▶ Exercise brief: Please return each record exactly as it stands.

▶ Data in this exercise:
• • • •

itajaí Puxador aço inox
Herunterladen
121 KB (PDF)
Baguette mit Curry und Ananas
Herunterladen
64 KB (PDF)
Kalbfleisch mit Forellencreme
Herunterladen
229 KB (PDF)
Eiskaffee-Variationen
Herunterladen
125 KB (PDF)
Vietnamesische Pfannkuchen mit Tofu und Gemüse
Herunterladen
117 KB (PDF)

• • • •

▶ Task result:
itajaí Puxador aço inox
Herunterladen
121 KB (PDF)
Baguette mit Curry und Ananas
Herunterladen
64 KB (PDF)
Kalbfleisch mit Forellencreme
Herunterladen
229 KB (PDF)
Eiskaffee-Variationen
Herunterladen
125 KB (PDF)
Vietnamesische Pfannkuchen mit Tofu und Gemüse
Herunterladen
117 KB (PDF)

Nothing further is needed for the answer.